>> START Records shown
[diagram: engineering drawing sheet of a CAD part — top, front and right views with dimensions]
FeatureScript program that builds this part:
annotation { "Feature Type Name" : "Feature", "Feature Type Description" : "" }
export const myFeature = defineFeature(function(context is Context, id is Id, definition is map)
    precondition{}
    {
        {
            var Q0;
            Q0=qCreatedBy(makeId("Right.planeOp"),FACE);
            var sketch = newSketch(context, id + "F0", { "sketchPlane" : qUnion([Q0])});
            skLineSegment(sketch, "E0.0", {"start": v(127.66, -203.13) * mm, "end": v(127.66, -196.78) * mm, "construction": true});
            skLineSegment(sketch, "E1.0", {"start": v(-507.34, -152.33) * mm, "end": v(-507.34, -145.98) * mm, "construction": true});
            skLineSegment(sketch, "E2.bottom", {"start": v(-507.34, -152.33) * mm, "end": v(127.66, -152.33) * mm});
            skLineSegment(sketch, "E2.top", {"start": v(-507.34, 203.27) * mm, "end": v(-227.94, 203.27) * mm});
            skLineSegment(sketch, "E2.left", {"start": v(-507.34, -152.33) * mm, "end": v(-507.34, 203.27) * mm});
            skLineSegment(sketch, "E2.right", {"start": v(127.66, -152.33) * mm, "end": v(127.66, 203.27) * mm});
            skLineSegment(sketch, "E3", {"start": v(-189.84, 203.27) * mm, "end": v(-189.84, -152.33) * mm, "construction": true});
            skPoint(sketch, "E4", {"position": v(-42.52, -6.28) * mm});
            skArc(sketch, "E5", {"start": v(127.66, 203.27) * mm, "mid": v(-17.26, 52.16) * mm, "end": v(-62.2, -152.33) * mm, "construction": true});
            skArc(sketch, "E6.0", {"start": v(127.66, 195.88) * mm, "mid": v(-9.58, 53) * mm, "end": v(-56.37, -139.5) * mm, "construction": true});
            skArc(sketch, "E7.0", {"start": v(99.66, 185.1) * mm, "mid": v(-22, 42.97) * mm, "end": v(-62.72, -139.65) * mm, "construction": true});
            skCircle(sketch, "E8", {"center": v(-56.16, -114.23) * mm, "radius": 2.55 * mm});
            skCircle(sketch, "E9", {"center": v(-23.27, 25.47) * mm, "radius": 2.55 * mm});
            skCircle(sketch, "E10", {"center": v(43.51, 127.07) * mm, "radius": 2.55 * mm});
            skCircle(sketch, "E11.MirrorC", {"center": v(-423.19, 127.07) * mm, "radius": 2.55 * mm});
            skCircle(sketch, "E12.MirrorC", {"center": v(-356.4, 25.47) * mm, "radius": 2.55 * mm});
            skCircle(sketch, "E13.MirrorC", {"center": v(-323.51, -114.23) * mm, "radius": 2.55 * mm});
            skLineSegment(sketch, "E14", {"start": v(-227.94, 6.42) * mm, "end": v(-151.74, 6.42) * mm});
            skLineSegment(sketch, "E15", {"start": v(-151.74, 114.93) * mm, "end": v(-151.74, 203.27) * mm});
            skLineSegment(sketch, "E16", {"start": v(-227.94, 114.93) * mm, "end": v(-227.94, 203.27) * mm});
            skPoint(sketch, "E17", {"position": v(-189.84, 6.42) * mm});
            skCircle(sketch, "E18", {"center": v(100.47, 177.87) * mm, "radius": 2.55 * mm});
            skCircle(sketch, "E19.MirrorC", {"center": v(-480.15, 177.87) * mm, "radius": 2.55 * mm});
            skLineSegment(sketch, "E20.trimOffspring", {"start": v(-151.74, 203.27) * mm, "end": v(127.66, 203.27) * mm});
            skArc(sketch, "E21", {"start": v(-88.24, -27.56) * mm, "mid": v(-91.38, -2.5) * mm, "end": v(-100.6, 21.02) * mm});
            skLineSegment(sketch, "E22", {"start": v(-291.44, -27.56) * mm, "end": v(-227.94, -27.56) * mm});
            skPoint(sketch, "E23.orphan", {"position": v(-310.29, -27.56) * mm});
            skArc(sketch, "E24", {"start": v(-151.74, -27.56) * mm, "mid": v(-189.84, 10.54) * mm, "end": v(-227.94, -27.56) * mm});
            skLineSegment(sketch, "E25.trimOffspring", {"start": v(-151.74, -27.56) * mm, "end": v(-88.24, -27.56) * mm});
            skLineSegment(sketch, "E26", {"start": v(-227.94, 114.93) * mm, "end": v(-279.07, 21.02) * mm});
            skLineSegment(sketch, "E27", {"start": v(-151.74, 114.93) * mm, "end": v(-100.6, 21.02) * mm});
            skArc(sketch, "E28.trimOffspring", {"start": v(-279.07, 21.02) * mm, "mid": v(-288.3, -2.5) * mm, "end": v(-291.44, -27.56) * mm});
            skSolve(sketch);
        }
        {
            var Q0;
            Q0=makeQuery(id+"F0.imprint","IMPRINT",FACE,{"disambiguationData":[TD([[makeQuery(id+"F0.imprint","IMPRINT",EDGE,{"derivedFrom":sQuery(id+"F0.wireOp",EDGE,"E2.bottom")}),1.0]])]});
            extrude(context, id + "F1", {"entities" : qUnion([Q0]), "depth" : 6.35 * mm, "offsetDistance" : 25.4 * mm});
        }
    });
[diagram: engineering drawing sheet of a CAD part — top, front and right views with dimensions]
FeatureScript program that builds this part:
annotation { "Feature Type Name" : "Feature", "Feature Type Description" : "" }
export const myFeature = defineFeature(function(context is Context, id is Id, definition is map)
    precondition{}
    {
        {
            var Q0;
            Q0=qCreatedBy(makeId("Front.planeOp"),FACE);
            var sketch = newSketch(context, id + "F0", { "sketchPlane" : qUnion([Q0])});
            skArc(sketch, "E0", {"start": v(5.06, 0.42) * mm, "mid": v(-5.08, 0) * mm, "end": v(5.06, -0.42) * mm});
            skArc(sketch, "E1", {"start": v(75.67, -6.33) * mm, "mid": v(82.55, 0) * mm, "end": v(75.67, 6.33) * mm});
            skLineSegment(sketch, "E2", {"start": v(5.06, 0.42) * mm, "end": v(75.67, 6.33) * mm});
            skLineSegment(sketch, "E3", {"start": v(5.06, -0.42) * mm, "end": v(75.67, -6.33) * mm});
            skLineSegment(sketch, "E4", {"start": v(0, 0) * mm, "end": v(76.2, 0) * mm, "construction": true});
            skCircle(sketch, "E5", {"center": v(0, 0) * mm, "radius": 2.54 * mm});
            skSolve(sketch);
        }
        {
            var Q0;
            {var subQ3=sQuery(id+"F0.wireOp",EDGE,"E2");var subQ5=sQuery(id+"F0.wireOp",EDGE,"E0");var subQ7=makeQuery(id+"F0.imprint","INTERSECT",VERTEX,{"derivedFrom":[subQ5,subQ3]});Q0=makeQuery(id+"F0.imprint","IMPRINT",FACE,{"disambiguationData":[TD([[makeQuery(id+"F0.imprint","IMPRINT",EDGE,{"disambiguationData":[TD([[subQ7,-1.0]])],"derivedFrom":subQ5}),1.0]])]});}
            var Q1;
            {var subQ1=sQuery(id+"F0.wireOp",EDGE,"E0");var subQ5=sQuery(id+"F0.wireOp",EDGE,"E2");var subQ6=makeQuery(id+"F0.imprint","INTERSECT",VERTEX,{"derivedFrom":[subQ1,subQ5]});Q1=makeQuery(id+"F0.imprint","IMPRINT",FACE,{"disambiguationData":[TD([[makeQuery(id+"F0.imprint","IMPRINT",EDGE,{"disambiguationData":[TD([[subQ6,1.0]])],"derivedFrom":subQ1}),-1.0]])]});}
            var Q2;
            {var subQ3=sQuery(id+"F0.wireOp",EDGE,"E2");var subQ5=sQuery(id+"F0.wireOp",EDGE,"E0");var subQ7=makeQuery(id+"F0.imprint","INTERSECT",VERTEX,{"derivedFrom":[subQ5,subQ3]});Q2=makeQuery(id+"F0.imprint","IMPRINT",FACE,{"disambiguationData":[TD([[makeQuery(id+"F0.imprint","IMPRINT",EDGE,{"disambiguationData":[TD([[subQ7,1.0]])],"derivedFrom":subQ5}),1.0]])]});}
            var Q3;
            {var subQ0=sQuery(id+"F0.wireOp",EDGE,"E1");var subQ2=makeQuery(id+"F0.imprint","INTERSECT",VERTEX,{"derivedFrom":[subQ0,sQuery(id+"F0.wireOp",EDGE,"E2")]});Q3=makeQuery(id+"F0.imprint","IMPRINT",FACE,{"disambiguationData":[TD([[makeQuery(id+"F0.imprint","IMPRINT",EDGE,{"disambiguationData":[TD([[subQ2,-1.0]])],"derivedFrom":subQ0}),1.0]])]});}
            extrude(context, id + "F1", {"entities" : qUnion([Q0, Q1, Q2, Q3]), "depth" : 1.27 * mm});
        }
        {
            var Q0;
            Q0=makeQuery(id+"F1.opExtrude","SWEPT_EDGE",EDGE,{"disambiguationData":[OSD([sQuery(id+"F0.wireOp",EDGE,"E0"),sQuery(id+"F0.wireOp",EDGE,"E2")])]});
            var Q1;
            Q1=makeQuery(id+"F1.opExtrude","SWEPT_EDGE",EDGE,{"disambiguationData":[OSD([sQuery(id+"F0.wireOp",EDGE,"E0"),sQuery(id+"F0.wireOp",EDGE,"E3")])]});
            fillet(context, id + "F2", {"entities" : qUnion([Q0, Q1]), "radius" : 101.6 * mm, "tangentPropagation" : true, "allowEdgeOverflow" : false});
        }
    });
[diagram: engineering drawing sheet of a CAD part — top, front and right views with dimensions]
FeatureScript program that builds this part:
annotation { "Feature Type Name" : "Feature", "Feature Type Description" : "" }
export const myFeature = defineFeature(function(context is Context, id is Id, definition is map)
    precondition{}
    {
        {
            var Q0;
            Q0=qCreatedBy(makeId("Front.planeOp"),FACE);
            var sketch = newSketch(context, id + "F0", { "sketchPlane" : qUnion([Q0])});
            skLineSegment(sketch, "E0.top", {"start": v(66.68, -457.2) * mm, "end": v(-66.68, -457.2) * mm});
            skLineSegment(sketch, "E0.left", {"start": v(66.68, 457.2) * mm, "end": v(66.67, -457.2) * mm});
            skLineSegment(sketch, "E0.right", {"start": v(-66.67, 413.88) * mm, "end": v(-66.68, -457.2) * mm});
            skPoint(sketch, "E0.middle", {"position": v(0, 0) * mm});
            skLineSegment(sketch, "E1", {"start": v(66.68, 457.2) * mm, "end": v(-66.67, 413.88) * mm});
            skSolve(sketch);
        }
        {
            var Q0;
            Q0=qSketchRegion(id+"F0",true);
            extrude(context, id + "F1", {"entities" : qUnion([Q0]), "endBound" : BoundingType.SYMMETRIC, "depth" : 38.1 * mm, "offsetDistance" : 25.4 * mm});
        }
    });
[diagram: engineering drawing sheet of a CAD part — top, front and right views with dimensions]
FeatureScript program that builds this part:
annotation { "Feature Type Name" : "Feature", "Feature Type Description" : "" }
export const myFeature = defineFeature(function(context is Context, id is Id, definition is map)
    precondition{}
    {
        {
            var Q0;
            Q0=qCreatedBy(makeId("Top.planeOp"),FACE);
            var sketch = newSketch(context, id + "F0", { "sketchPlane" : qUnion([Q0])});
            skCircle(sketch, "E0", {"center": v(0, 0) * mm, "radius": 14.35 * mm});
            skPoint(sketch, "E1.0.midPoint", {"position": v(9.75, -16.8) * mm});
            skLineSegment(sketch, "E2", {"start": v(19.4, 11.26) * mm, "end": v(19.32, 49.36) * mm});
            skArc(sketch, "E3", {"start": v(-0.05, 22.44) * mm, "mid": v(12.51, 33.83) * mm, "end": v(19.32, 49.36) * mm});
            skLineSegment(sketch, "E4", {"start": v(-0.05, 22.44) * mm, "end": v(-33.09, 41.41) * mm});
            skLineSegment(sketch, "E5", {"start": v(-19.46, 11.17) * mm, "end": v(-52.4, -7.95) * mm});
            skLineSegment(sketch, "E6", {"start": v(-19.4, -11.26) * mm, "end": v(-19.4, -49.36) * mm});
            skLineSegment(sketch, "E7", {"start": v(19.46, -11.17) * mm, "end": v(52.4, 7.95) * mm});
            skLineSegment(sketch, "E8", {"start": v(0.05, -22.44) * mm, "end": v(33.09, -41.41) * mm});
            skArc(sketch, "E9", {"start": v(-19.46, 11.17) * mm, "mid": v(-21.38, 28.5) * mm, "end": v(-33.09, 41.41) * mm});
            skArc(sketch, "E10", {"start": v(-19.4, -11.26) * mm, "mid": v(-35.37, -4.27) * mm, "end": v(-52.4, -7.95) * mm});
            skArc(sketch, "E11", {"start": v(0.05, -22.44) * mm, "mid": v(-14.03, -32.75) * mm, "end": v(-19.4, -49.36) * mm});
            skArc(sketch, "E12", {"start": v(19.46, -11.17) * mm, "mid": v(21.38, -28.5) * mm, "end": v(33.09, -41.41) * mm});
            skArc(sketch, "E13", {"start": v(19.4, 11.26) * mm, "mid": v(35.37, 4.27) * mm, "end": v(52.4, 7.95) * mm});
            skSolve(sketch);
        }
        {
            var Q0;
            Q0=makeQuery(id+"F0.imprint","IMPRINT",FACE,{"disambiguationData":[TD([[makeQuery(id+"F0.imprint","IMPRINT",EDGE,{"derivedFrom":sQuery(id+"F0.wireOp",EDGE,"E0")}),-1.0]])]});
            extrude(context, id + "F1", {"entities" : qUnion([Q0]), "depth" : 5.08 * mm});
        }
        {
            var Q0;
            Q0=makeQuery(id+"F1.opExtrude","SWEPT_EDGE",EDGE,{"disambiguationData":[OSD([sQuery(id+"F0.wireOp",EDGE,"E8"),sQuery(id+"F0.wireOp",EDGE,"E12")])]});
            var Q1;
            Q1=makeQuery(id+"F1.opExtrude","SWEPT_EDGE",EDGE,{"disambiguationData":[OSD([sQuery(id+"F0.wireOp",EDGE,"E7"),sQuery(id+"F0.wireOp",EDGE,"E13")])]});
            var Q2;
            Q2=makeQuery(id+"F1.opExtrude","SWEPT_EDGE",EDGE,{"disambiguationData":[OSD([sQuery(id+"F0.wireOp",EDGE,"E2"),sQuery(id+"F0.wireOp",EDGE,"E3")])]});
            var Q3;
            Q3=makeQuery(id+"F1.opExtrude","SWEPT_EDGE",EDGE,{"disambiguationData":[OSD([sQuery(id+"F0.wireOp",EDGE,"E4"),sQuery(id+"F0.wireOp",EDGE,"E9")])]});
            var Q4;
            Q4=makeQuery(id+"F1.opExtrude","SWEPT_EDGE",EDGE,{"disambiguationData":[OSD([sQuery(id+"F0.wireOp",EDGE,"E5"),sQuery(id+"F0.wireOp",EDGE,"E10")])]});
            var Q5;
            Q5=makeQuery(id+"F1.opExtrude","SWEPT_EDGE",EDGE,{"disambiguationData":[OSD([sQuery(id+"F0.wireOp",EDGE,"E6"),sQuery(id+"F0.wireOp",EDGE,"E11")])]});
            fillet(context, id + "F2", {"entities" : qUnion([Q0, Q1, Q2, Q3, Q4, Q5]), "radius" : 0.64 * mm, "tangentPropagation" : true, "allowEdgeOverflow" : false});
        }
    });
>> END Records shown
■ Set exercise
Copy out the lines above, from the start of the records through the line containing "v(-23.27, 25.47) *", with no changes. Include both of those end lines.

■ Response to this exercise
[diagram: engineering drawing sheet of a CAD part — top, front and right views with dimensions]
FeatureScript program that builds this part:
annotation { "Feature Type Name" : "Feature", "Feature Type Description" : "" }
export const myFeature = defineFeature(function(context is Context, id is Id, definition is map)
    precondition{}
    {
        {
            var Q0;
            Q0=qCreatedBy(makeId("Right.planeOp"),FACE);
            var sketch = newSketch(context, id + "F0", { "sketchPlane" : qUnion([Q0])});
            skLineSegment(sketch, "E0.0", {"start": v(127.66, -203.13) * mm, "end": v(127.66, -196.78) * mm, "construction": true});
            skLineSegment(sketch, "E1.0", {"start": v(-507.34, -152.33) * mm, "end": v(-507.34, -145.98) * mm, "construction": true});
            skLineSegment(sketch, "E2.bottom", {"start": v(-507.34, -152.33) * mm, "end": v(127.66, -152.33) * mm});
            skLineSegment(sketch, "E2.top", {"start": v(-507.34, 203.27) * mm, "end": v(-227.94, 203.27) * mm});
            skLineSegment(sketch, "E2.left", {"start": v(-507.34, -152.33) * mm, "end": v(-507.34, 203.27) * mm});
            skLineSegment(sketch, "E2.right", {"start": v(127.66, -152.33) * mm, "end": v(127.66, 203.27) * mm});
            skLineSegment(sketch, "E3", {"start": v(-189.84, 203.27) * mm, "end": v(-189.84, -152.33) * mm, "construction": true});
            skPoint(sketch, "E4", {"position": v(-42.52, -6.28) * mm});
            skArc(sketch, "E5", {"start": v(127.66, 203.27) * mm, "mid": v(-17.26, 52.16) * mm, "end": v(-62.2, -152.33) * mm, "construction": true});
            skArc(sketch, "E6.0", {"start": v(127.66, 195.88) * mm, "mid": v(-9.58, 53) * mm, "end": v(-56.37, -139.5) * mm, "construction": true});
            skArc(sketch, "E7.0", {"start": v(99.66, 185.1) * mm, "mid": v(-22, 42.97) * mm, "end": v(-62.72, -139.65) * mm, "construction": true});
            skCircle(sketch, "E8", {"center": v(-56.16, -114.23) * mm, "radius": 2.55 * mm});
            skCircle(sketch, "E9", {"center": v(-23.27, 25.47) * mm, "radius": 2.55 * mm});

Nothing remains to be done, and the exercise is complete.